事業実施効果報告は、補助金交付後の一定期間の間で提出が必要です。具体的には、導入したITツールの活用状況・労働生産性の変化・売上や利益への影響など、具体的な数値と共に詳細な分析を行います。
特に重要なポイントは、当初設定した目標に対する達成度の評価です。例えば、「労働生産性が計画通り向上したか」「業務効率化によって具体的にどのような改善が見られたか」などを、できるだけ定量的に示す必要があります。

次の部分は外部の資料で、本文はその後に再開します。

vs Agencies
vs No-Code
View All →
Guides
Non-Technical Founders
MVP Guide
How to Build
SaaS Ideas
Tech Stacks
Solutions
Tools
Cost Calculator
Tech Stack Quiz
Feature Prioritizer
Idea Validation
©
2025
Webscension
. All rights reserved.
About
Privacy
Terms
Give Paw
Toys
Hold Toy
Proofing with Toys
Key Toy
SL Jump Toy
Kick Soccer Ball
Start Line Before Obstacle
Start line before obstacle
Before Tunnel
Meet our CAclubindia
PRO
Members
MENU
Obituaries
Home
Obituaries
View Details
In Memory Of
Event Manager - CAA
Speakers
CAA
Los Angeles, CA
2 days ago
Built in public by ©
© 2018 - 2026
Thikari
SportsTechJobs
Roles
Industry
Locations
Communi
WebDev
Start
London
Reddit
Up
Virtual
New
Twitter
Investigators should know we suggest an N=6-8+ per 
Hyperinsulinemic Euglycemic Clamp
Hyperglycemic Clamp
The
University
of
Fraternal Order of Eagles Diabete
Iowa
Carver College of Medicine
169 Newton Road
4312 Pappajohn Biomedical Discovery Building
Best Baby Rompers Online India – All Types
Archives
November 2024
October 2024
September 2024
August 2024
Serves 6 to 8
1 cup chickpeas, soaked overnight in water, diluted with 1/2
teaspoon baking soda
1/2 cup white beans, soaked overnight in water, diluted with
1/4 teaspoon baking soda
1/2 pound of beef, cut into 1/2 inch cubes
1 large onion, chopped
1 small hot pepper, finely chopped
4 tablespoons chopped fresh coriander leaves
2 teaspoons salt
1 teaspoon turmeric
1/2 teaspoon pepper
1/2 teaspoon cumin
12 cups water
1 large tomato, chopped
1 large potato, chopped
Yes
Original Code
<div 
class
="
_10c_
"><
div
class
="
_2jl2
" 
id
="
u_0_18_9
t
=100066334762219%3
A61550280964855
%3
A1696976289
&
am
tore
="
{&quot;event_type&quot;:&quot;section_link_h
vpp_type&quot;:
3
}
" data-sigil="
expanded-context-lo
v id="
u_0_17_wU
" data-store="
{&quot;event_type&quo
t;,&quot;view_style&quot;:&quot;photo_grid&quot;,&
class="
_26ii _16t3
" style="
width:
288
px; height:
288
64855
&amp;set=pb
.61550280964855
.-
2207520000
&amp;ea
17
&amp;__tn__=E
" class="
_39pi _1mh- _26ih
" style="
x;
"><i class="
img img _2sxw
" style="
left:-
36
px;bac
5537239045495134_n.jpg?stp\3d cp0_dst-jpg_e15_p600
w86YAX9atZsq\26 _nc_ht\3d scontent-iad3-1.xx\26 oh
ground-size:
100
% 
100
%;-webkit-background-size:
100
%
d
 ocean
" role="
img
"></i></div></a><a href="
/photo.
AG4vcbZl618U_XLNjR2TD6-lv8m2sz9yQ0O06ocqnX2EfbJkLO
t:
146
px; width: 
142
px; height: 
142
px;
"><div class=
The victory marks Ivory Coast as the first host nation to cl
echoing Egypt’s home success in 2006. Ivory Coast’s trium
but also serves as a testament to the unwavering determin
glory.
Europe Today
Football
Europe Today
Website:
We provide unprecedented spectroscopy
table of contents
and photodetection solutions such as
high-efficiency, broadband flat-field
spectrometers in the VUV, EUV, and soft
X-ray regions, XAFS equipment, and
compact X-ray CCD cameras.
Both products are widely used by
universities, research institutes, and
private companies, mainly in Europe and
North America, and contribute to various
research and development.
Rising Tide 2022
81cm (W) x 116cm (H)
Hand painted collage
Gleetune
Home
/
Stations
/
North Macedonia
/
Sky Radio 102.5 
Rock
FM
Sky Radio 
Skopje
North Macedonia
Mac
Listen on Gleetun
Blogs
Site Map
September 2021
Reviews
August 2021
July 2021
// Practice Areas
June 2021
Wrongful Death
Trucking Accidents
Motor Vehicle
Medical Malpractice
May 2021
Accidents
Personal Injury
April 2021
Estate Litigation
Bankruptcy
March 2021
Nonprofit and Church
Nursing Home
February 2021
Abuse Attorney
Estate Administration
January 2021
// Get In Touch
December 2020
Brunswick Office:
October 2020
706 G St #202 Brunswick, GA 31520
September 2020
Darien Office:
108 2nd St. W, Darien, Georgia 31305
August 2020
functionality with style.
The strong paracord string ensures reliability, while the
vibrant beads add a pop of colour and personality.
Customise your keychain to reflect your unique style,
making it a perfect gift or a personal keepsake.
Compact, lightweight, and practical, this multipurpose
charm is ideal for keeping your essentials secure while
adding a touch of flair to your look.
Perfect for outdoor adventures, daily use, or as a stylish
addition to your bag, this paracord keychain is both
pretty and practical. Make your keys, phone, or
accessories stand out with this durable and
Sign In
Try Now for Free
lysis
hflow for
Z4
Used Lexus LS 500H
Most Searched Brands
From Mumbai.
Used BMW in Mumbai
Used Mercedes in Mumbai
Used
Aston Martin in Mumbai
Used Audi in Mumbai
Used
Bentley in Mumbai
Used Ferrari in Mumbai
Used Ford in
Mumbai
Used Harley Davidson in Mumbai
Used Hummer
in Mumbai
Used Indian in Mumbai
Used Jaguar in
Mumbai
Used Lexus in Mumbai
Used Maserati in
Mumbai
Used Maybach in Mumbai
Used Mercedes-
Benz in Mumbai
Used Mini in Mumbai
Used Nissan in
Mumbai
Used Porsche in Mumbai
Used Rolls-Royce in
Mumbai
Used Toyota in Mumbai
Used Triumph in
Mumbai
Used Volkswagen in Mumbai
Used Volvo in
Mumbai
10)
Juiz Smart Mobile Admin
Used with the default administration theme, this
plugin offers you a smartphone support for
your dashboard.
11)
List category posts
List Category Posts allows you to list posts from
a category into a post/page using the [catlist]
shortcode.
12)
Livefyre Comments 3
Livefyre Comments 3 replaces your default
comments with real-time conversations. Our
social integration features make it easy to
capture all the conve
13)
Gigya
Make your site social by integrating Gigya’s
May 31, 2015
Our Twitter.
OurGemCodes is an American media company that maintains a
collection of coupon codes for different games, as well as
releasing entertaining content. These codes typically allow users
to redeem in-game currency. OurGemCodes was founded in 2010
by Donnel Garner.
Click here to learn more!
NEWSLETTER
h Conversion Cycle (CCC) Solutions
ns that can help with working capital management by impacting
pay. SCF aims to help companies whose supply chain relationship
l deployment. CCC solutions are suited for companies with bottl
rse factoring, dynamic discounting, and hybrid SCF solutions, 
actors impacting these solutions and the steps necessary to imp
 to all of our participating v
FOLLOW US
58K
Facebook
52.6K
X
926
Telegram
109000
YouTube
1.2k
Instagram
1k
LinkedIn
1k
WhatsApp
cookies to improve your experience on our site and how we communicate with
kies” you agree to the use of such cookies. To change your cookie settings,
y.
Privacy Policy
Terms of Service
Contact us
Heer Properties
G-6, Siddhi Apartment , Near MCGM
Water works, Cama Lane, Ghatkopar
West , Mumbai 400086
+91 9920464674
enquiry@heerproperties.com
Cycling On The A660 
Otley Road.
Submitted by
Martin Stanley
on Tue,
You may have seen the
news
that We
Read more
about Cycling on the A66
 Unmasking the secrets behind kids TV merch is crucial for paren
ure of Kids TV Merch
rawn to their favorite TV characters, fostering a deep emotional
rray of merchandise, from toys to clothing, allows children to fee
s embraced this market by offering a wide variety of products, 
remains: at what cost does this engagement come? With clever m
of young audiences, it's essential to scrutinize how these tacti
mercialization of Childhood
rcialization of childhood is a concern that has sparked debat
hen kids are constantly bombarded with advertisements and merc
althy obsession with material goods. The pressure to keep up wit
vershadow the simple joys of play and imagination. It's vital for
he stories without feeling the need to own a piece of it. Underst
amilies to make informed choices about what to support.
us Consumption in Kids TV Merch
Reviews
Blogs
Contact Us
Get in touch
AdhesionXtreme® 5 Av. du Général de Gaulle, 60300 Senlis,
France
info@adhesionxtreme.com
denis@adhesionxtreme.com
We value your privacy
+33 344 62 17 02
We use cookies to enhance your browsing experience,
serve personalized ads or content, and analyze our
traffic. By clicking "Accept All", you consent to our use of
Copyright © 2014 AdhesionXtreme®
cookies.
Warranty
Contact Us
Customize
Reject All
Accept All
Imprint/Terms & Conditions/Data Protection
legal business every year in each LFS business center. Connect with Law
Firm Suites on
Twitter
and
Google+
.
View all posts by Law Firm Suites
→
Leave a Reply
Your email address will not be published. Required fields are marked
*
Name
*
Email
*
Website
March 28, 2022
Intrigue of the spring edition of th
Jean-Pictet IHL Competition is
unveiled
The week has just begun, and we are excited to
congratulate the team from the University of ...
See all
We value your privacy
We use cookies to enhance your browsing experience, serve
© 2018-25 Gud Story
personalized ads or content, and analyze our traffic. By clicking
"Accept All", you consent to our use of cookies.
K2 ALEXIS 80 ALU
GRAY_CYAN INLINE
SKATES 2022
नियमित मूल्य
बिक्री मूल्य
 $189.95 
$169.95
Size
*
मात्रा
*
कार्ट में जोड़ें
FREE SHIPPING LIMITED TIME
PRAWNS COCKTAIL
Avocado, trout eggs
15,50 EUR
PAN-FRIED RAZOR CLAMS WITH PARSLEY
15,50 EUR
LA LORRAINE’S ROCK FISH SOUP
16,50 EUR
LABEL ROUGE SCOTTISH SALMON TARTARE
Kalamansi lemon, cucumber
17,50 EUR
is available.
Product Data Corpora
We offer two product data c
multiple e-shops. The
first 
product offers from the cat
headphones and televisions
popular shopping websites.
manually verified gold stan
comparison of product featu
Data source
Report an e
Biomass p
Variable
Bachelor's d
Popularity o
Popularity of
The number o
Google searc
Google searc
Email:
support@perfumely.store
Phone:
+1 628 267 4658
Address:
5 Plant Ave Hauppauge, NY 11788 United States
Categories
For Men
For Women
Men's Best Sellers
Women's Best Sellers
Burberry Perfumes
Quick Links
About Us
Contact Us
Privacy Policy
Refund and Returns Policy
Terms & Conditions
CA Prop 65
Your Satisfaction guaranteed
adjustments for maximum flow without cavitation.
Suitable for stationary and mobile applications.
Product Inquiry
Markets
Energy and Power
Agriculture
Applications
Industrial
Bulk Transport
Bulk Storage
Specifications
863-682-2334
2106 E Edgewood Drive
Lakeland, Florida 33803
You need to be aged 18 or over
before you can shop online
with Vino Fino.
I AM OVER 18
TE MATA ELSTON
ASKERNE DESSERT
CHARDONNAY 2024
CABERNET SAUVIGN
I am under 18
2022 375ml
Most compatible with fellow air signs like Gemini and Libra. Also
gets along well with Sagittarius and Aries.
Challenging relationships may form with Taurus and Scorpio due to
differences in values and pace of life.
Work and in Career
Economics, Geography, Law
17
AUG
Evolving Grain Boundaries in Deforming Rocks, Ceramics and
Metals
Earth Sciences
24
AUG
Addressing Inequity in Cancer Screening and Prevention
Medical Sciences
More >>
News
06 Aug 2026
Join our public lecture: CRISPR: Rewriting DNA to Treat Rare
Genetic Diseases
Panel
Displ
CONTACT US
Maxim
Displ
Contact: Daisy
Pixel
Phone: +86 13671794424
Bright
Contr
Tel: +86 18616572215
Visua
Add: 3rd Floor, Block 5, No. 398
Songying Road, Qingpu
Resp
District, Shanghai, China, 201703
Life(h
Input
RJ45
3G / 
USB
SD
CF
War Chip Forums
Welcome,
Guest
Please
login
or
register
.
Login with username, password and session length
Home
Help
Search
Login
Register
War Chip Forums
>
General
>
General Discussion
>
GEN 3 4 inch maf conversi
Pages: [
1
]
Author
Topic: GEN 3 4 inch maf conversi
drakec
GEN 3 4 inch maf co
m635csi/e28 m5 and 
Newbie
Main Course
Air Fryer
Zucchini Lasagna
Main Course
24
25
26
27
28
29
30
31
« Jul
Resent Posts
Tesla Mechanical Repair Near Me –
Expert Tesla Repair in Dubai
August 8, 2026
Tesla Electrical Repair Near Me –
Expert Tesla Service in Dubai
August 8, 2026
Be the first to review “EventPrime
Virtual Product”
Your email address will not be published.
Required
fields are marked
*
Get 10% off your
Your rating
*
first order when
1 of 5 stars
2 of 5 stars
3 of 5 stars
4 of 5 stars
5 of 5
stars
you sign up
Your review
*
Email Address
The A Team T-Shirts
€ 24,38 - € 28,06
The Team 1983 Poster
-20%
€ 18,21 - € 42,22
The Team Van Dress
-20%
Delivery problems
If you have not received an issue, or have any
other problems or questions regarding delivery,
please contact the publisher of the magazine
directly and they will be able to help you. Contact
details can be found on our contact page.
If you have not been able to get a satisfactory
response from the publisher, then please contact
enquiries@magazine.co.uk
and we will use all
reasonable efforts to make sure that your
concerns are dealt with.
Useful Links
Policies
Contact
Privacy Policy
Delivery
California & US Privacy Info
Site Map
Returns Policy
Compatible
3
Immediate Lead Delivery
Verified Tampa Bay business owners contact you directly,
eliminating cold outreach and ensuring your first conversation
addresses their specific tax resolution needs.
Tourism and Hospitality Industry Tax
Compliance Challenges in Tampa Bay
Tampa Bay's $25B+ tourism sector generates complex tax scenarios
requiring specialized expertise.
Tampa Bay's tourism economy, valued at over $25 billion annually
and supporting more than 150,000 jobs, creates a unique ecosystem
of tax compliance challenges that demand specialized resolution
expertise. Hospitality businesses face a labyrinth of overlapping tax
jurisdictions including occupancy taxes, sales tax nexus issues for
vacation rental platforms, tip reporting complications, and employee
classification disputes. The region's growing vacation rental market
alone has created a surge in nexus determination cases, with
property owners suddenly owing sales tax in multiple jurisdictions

なお、事業実施効果報告を適切に行わない場合は補助金の返還を求められる可能性もあるため、忘れずに対応しましょう。
IT導入補助金の申請に必要な書類
IT導入補助金の申請には、以下の書類が必要です。
【法人の場合】
- 履歴事項全部証明書(発行から3ヶ月以内)
- 税務署で発行された直近分の法人税の納税証明書
【個人事業主の場合】
- 運転免許証・運転経歴証明書もしくは住民票
- 税務署で発行された直近分の所得税の納税証明書
- 税務署が受領した直近分の確定申告書の控え
なお、確定申告書に関しては税務署が受領したとわかるもののみが対象です。具体的には、以下いずれかの要件を満たす確定申告書のみが受け付けられます。
- 収受日付印が押印されている
- 受付番号と受付日時が印字されている
- 確定申告書の控えと受信通知(メール詳細)が添付できる
特にe-taxで確定申告を行った場合は、税務署の押印がされません。税務署が受け取ったとわかるよう、確定申告書の控えとともに受領を通知したメールも一緒に添付する必要があります。
IT導入補助金の採択結果は申請締め切りから約1ヶ月で通知される
IT導入補助金の採択結果は、申請締め切りから約1ヶ月後に通知されます。なお、通常枠の直近の公募回における申請締切日と交付決定日は、以下のとおりです。
申請締切日 | 交付決定日 |
2024年10月15日(火)17:00 | 2024年11月22日(金) |
結果通知はメールや公式ホームページを通じて行われ、採択された場合はITツールの導入を進められます。
IT導入補助金の採択事例
IT導入補助金の採択事例として、以下の3社を紹介します。
上記の採択事例を参考に、申請書類を作成しましょう。
株式会社タウン管理サービス
株式会社タウン管理サービスは、アパート・マンションのサブリース・管理などを行う会社です。自社業務のデジタル化を課題として捉えていたのがきっかけで、IT導入補助金を活用して会計ソフトを導入しました。
クラウド型会計ソフトを導入し、既に導入していたSalesforceと連携させて情報の一元化・業務効率化を推進しています。業務効率化に大きく貢献し、定型業務の1割程度を削減できています。
株式会社シンク
株式会社シンクは、広告・ホームページ制作を行う会社です。今までは、オフライン媒体での集客を事業のメインとしていました。しかし、オンラインでの消費が進む中で時代に合わせた新規事業を始めなければならないと考えはじめたのがIT導入補助金活用のきっかけです。
IT導入補助金を活用して、オンラインレッスン予約システムを導入しました。今までの事業とは打って変わってオンライン英会話事業をスタートさせています。コストを抑えながらも、時代に合わせた事業をスムーズに展開できています。
コーラルウェイ有限会社
コーラルウェイ有限会社は静岡県沼津市でカフェを運営する会社です。慢性的な人手不足と回転率の改善を課題としていたのが、IT導入補助金を検討したきっかけです。
IT導入補助金を活用し、カフェにセルフオーダーシステムを導入しました。注文をとる業務をセルフオーダーシステムで自動化できたため、業務工数を削減して人手不足の解消につなげています。接客に苦手意識のある従業員の負担感も抑えられ、人材の定着率も向上しています。
まとめ
IT導入補助金は、中小企業のデジタル化を支援する制度です。採択率は年により変動しますが、平均して70%〜90%程度と高い数値となっています。
審査では事業計画の実現可能性や効果が重視されます。採択のコツは、記載ミスなく申請書類を作成し、指定された目標をクリアする形で具体的な数値を記載することです。
申請の流れは、公募要領確認・gBizID取得〜みらデジ経営チェック実施・交付申請・事業実施・効果報告と進みます。丁寧な準備と正確な情報提供が鍵となるため、余裕を持ったスケジュール管理が重要です。IT導入補助金を活用し、自社のデジタル化を成功させましょう。